WORK INSTRUCTIONS: Switch "Schatzsuche" to "Schatzjagd" in the stretch from the start of the items through the line that contains "Klicken Sie auf", and reproduce those lines with nothing else changed.

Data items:
<<<<
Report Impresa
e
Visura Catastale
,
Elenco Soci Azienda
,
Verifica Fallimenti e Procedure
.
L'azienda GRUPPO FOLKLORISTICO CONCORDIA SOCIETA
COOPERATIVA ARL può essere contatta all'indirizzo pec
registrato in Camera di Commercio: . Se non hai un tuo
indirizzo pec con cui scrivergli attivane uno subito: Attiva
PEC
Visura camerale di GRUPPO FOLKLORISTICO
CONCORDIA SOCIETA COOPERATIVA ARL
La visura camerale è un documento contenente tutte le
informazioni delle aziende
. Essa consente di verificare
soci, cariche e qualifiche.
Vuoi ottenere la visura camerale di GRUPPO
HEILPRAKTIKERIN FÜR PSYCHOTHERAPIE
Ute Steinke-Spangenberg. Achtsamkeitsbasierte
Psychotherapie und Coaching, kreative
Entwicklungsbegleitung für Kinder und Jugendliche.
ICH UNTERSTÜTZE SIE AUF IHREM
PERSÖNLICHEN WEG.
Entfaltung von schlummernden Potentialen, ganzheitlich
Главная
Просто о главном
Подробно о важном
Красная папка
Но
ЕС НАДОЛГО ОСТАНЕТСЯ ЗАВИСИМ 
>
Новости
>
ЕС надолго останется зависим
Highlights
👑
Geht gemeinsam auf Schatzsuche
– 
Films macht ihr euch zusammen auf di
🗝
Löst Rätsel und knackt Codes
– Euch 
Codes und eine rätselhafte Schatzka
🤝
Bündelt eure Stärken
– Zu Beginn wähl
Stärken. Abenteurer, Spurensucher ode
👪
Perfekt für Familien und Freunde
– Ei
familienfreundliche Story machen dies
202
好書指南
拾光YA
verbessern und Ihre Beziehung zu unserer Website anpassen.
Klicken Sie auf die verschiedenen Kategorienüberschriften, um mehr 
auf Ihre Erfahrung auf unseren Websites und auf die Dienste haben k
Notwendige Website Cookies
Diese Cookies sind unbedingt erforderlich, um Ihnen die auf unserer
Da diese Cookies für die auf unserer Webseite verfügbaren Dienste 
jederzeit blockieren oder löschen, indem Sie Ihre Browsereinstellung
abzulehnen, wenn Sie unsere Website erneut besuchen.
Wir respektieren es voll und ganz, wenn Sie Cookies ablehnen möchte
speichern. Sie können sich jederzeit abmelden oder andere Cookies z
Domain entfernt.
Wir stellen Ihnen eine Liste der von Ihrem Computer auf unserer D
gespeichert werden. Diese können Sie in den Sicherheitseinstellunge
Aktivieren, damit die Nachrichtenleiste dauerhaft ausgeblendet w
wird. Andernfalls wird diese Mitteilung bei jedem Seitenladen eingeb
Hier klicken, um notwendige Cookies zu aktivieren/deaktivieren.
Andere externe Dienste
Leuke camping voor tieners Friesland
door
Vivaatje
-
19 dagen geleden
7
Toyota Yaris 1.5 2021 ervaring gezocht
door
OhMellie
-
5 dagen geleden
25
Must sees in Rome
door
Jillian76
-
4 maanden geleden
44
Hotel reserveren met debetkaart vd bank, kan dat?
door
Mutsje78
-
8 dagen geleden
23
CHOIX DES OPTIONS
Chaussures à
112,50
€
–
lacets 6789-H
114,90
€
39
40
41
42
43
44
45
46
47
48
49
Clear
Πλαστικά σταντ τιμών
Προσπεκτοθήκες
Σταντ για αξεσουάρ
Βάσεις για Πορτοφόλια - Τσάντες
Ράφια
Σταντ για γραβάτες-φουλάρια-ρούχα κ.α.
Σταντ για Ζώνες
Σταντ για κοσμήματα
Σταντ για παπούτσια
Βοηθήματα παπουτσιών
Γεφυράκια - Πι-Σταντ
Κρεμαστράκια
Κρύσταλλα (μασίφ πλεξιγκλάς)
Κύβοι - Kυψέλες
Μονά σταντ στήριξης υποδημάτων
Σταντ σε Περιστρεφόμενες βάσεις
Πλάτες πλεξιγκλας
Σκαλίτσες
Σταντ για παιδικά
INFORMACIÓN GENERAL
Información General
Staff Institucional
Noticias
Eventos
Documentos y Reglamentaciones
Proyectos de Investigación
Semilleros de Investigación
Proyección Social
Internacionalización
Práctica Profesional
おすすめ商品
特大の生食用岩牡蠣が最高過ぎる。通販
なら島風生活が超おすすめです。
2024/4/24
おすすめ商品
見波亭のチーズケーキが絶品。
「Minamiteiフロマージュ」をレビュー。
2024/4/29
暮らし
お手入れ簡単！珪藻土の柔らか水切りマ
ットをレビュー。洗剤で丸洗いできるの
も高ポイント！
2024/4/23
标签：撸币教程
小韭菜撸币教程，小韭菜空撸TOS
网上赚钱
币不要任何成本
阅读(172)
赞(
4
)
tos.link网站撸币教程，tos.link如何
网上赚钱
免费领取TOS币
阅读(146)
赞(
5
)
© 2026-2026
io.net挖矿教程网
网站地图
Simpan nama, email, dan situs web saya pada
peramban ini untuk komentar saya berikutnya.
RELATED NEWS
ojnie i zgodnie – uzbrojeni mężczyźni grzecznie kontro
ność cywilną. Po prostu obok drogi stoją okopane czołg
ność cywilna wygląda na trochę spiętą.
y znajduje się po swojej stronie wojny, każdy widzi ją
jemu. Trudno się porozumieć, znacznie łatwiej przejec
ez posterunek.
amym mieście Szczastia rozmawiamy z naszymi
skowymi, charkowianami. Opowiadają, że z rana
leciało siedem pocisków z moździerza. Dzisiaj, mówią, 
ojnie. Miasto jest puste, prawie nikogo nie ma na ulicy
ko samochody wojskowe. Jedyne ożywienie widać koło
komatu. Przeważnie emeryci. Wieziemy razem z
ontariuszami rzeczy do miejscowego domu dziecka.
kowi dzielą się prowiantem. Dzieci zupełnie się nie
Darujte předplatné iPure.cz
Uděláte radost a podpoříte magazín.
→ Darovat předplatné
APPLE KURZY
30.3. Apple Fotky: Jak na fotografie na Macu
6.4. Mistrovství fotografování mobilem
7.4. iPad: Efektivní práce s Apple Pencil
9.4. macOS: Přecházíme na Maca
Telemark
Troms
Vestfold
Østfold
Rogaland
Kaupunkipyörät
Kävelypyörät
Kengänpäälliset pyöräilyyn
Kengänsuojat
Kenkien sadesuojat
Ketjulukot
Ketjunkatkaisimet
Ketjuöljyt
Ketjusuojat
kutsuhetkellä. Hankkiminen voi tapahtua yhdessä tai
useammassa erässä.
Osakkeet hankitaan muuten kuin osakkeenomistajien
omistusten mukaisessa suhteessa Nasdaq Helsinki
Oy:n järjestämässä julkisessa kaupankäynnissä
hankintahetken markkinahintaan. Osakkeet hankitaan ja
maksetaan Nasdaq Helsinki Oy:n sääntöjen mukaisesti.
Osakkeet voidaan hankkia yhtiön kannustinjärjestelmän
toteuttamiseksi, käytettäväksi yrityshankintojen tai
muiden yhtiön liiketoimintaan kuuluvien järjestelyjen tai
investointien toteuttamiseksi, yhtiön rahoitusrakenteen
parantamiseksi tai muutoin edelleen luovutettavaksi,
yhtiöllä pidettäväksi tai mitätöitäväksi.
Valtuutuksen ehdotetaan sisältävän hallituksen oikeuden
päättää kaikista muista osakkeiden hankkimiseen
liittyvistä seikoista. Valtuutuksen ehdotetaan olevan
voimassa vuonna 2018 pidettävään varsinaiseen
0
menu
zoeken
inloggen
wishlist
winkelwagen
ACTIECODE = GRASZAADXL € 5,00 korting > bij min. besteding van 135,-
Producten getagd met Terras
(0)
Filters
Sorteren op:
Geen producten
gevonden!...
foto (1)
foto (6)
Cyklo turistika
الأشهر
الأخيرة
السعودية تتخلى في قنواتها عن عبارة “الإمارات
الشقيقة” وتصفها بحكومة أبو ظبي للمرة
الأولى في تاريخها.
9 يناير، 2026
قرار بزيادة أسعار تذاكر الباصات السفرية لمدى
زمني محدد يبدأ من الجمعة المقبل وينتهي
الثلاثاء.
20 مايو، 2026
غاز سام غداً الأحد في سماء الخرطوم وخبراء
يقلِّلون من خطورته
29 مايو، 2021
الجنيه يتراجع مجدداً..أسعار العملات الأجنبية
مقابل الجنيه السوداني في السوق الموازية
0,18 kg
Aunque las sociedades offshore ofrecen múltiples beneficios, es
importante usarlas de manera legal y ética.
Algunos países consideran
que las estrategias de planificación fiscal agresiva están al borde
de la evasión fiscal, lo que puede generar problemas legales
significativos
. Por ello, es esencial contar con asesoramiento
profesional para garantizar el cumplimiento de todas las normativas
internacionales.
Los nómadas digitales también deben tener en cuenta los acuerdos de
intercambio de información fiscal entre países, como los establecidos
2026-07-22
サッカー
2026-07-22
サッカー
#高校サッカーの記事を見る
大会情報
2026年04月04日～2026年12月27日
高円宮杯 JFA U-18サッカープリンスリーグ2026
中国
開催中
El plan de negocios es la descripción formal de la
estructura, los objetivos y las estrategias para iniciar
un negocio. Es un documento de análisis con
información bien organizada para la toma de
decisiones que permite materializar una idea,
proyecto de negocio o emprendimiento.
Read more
>>>>
OUTPUT BELOW:
Report Impresa
e
Visura Catastale
,
Elenco Soci Azienda
,
Verifica Fallimenti e Procedure
.
L'azienda GRUPPO FOLKLORISTICO CONCORDIA SOCIETA
COOPERATIVA ARL può essere contatta all'indirizzo pec
registrato in Camera di Commercio: . Se non hai un tuo
indirizzo pec con cui scrivergli attivane uno subito: Attiva
PEC
Visura camerale di GRUPPO FOLKLORISTICO
CONCORDIA SOCIETA COOPERATIVA ARL
La visura camerale è un documento contenente tutte le
informazioni delle aziende
. Essa consente di verificare
soci, cariche e qualifiche.
Vuoi ottenere la visura camerale di GRUPPO
HEILPRAKTIKERIN FÜR PSYCHOTHERAPIE
Ute Steinke-Spangenberg. Achtsamkeitsbasierte
Psychotherapie und Coaching, kreative
Entwicklungsbegleitung für Kinder und Jugendliche.
ICH UNTERSTÜTZE SIE AUF IHREM
PERSÖNLICHEN WEG.
Entfaltung von schlummernden Potentialen, ganzheitlich
Главная
Просто о главном
Подробно о важном
Красная папка
Но
ЕС НАДОЛГО ОСТАНЕТСЯ ЗАВИСИМ 
>
Новости
>
ЕС надолго останется зависим
Highlights
👑
Geht gemeinsam auf Schatzjagd
– 
Films macht ihr euch zusammen auf di
🗝
Löst Rätsel und knackt Codes
– Euch 
Codes und eine rätselhafte Schatzka
🤝
Bündelt eure Stärken
– Zu Beginn wähl
Stärken. Abenteurer, Spurensucher ode
👪
Perfekt für Familien und Freunde
– Ei
familienfreundliche Story machen dies
202
好書指南
拾光YA
verbessern und Ihre Beziehung zu unserer Website anpassen.
Klicken Sie auf die verschiedenen Kategorienüberschriften, um mehr 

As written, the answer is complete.